Mulher/Homem=ser humano – 8 de Março – Dia do Ser Humano

Assim como tenho dificuldade em me despir em público, assim tenho dificuldade em falar seriamente de mim enquanto ser humano feminino. Sempre desejei ser vista como se não tivesse diferenças exteriores entre os outros todos seres humanos. Igual a todos os homens e igual a todas as mulheres. Um ser humano, sem mais. Mas até hoje nunca pude, nunca mo permitiram.
Com o meu lento envelhecer por fora e desanimar por dentro, esperei com ânsia os momentos em que pudesse ver vista – ouvida – sem que os meus sinais exteriores de feminino trouxessem ruído à conversa na ágora – lugar ideal de partilha de saberes e ideias sem pré conceitos.
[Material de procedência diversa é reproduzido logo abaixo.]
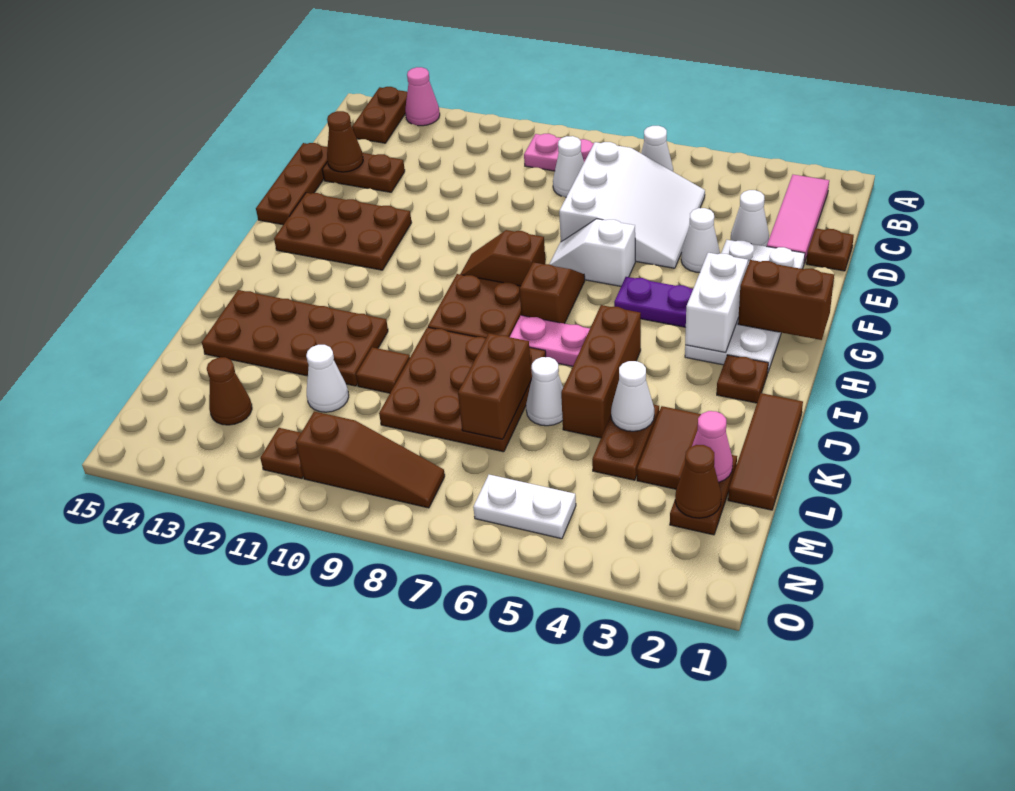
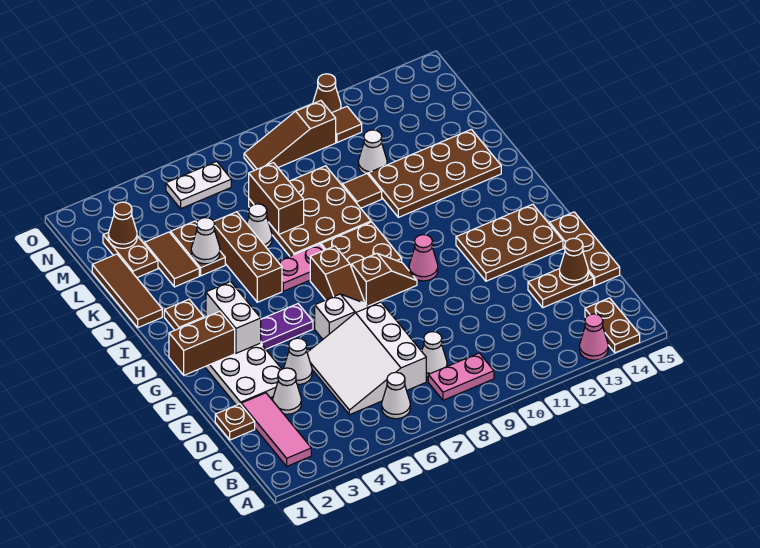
pink cone L2 level 2 -> pink cone G10 level 1
brown cone M13 level 1 -> brown cone O11 level 1
brown plate N11 level 1 -> brown tile N11 level 1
Desejava (ainda espero que seja possível) que o meu rosto se torne transparente, que o meu sorriso para a vida e os outros seja invisível, para que a palavra possa finalmente ocupar todo o espaço.
Desagrada-me que haja um dia da mulher, porque me afasta da identidade lata de ser humano. Desagrada-me que quando caminho na rua, ou estou no meu local de trabalho, ou bebo chá na praça do Povo em Xangai, ou viajo de comboio por Itália, haja um modelo de comportamento – por mais amplo que seja, que me esteja atribuído e que esperam que cumpra. O castigo do incumprimento tem sido também muito penoso – ser vista como fora do Normal,  imprevisível, ilegível, sempre dito com benevolência, como se uma criança mal comportada ainda fosse.
Há/houve ainda a violência, que me proibiu espaços e tempos, que me fechou portas e opiniões, que me roubou futuros. Deploro essas perdas, deploro ter-me cruzado com pessoas capazes de violências surdas e declaradas, a coberto dos paradigmas sociais.
Este discurso serve para os homens também, os que desejavam ser conhecidos a amados por o que são e não por aquilo que se espera deles. É válido para entender os excluídos de todas as categorias e prateleiras sociais, gavetas e armários.
Quem sou? Um ser humano em viagem.
Ilda Rodrigues

Comments

  1. Luis Moreira says:

    Maravilha Ilda ! Gostava de conseguir lutar com esta determinação, aliás comum às mulheres que estão hoje no Aventar!